Certainly the collapse in demand for US debt from private investors abroad has been sharp. Consider the quarterly long-term flows data (the gap between the blue line and the green area shows the magnitude of the survey revisions earlier this year):
The fall in demand for US corporate debt (especially from the UK) has been especially sharp.
The sharp fall in total bond inflows line from the preceding two graphs is, of course, a reflection of the fall in total inflows to the US in my scary graph. It is based on the same underlying data. The higher frequency graph – updated for October – isn’t quite as scary as before, but it doesn’t suggest rude health either.
I think this gets at the core difference between Richard and I. Despite the absence of deterioration in the net international investment position (or perhaps because the improvement in the international investment position stems from the poor returns on investment in the US), foreign private investors do not seem substantially more willing to finance the US deficit now than they were back in 2004.
No doubt at some point the US dollar will fall enough (maybe it already did in November?) to induce European investors to buy more US assets - or to induce central banks and sovereign funds who are forced to hold assets offshore and thus must choose between the dollar, euro and pound to opt for even more dollars than they do now. But putting your assets on sale isn’t exactly an ideal adjustment mechanism.
And I don’t yet see much of evidence of a real pickup in private demand for US assets.
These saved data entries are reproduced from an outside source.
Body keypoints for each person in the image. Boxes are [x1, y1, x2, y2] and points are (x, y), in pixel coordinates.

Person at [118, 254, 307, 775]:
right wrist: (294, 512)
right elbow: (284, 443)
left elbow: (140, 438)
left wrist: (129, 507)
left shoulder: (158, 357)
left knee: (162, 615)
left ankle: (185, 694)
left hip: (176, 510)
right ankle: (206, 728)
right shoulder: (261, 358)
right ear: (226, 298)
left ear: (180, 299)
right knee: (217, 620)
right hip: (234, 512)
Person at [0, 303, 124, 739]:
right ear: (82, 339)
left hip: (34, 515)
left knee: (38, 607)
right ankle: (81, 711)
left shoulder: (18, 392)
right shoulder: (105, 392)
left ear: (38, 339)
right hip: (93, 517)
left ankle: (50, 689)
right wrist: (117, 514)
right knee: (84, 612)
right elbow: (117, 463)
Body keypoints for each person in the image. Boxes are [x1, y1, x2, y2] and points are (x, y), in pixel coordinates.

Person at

ADIA and the CIC - which have no choice but to buy dollar-denominates assets of some kind -- have been the big investors in US banks (along perhaps with Temasek), not private investors.
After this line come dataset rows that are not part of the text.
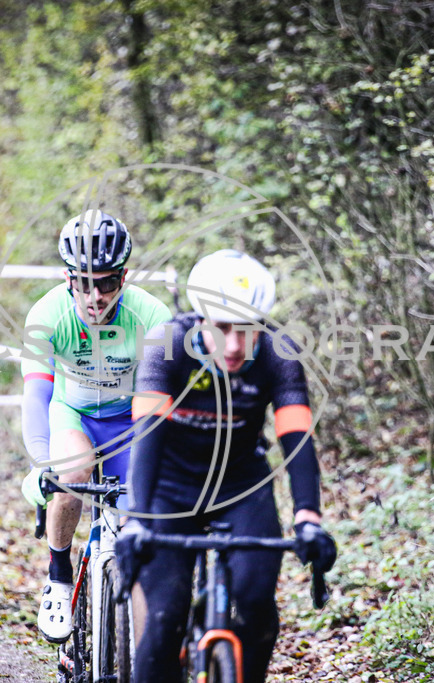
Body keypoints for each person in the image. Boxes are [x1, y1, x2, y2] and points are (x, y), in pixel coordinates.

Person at [119, 249, 337, 683]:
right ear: (201, 320)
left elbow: (297, 441)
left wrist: (308, 518)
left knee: (256, 606)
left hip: (240, 487)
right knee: (164, 619)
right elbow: (146, 438)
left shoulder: (278, 353)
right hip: (169, 488)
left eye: (246, 331)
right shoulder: (167, 346)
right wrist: (137, 517)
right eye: (222, 330)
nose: (234, 345)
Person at [19, 209, 171, 643]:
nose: (95, 296)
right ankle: (59, 578)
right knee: (72, 472)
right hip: (74, 414)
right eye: (84, 283)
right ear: (69, 280)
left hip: (132, 419)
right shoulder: (47, 314)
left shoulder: (151, 314)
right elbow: (37, 394)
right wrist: (40, 461)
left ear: (122, 277)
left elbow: (164, 399)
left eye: (106, 282)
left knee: (138, 522)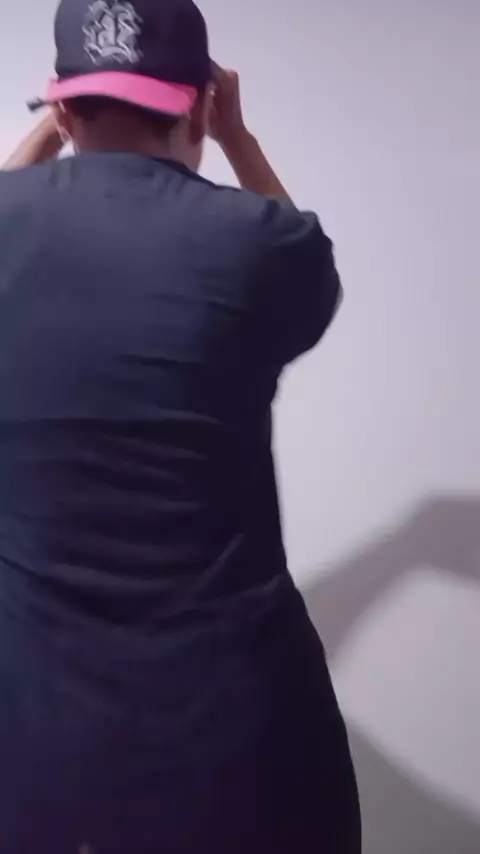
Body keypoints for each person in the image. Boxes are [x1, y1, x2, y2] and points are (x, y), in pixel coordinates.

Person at [0, 0, 361, 851]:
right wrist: (238, 139)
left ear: (63, 109)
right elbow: (312, 268)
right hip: (240, 737)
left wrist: (53, 128)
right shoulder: (258, 241)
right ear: (199, 104)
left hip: (37, 738)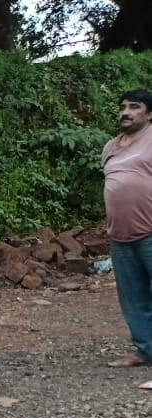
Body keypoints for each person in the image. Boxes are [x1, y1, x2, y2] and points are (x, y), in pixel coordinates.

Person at [101, 89, 152, 383]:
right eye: (123, 107)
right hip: (120, 234)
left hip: (151, 231)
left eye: (135, 106)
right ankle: (145, 351)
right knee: (133, 297)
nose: (126, 112)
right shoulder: (111, 147)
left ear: (149, 113)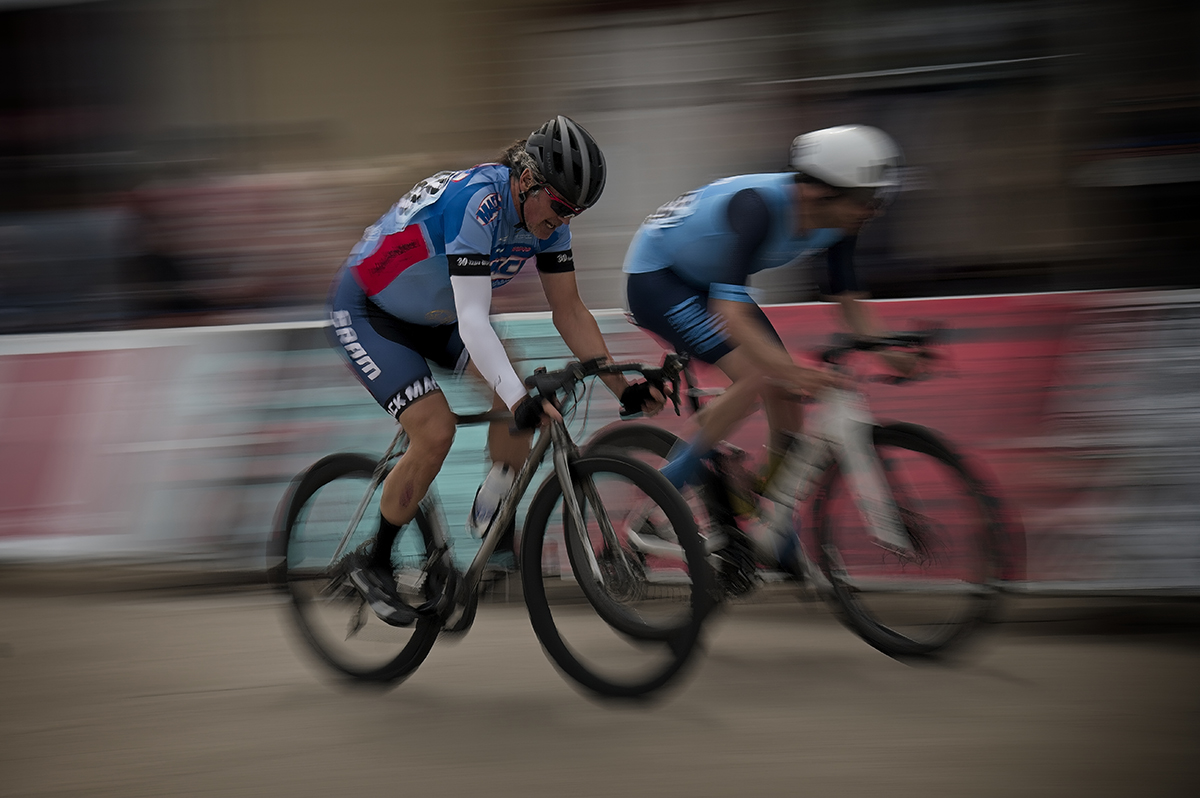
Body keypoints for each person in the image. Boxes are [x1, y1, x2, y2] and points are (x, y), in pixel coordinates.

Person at [328, 115, 664, 625]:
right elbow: (473, 319)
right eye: (560, 207)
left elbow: (569, 310)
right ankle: (374, 561)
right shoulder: (478, 204)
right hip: (370, 311)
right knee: (436, 430)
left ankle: (493, 515)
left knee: (522, 391)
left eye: (576, 212)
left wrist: (622, 385)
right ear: (528, 179)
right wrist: (517, 398)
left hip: (433, 314)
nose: (565, 220)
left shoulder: (546, 220)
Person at [622, 124, 917, 570]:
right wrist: (792, 371)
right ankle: (663, 494)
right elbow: (729, 308)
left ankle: (767, 516)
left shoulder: (840, 218)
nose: (874, 212)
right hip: (658, 279)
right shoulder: (757, 205)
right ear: (821, 191)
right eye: (867, 201)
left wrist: (886, 346)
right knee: (757, 378)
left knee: (785, 397)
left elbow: (848, 298)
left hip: (706, 283)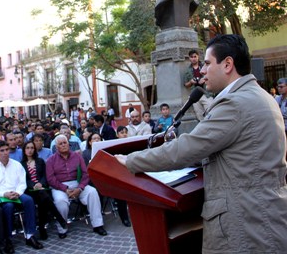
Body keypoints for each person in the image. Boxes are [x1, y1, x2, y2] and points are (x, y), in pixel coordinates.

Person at [115, 34, 287, 253]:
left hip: (244, 224)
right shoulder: (261, 97)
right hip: (264, 215)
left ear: (227, 64)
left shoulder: (233, 103)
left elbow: (185, 149)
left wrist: (130, 160)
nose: (202, 71)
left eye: (207, 63)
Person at [46, 135, 107, 239]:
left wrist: (80, 188)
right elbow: (50, 179)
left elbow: (85, 174)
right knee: (60, 201)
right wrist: (65, 189)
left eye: (65, 143)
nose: (64, 145)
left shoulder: (77, 156)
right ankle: (62, 228)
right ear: (56, 147)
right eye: (60, 144)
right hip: (60, 186)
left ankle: (98, 225)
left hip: (77, 183)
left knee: (92, 192)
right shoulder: (51, 160)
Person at [0, 140, 43, 250]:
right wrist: (5, 194)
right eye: (2, 151)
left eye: (7, 150)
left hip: (17, 193)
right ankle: (8, 239)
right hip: (3, 196)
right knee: (8, 207)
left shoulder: (16, 165)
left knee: (29, 200)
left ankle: (30, 235)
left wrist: (17, 192)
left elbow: (22, 183)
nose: (5, 153)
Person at [20, 141, 67, 240]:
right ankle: (58, 218)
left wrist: (41, 183)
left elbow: (45, 175)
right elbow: (24, 179)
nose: (30, 150)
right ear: (24, 150)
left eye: (32, 148)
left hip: (43, 188)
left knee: (43, 198)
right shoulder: (21, 164)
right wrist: (34, 185)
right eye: (27, 148)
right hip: (30, 190)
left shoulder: (40, 161)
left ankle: (42, 228)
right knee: (43, 197)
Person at [184, 49, 214, 121]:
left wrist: (204, 79)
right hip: (195, 95)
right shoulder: (187, 70)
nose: (193, 58)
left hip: (206, 93)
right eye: (192, 57)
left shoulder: (205, 66)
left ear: (198, 57)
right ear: (189, 58)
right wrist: (191, 82)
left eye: (195, 56)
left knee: (212, 112)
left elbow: (213, 76)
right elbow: (185, 84)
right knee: (200, 116)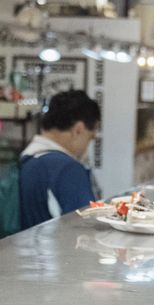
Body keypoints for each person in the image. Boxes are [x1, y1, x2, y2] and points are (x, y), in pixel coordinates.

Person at [18, 89, 102, 227]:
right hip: (58, 248)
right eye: (90, 137)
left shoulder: (28, 160)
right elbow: (89, 227)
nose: (87, 147)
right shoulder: (67, 170)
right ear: (78, 130)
The result: enormous growth in central bank reserves, enormous pressure to get higher returns on those reserves, enormous pressure to shift some reserves off the balance sheet of the central bank (China is forcing its state banks to accumulate fx, possibly creating a currency mismatch where none existed before), enormous difficulties sterilizing rapid reserve growth, a rise in inflation in most countries that peg to the dollar and enormous purchases of US assets by state investors.
Setting London aside – and I am still not sure if the UK’s large recorded purchases of US corporate debt (a category that includes “private” mortgage-backed securities) came mostly from central banks covertly seeking yield, Chinese banks seeking yield on the dollars they are forced to hold, Japanese insurance and pension funds seeking yield, European banks borrowing short-term dollars in the offshore market and trying to juice up earnings by buying long-term debt or American banks with offshore SIVs selling commercial paper to money market funds looking for yield and using the proceeds to buy longer-term US debt – financial globalization over the last few quarters has reduces to an enormous flow of private capital to the emerging world and an even more enormous official outflow from the emerging world.
I wouldn’t characterize this as a healthy global system – even if it perhaps can be sustained for a while longer.
Private investors want to finance deficits in countries that don’t want to run deficits. The countries now accumulating reserves the fastest have the least need for reserves. The country with the largest deficit is struggling to attract enough private inflows to match the increased desire of its private sector to buy foreign assets – let alone both the deficit and those outflows. And the country with the strongest traditional aversion to state-ownership is now the country most-reliant on government inflows.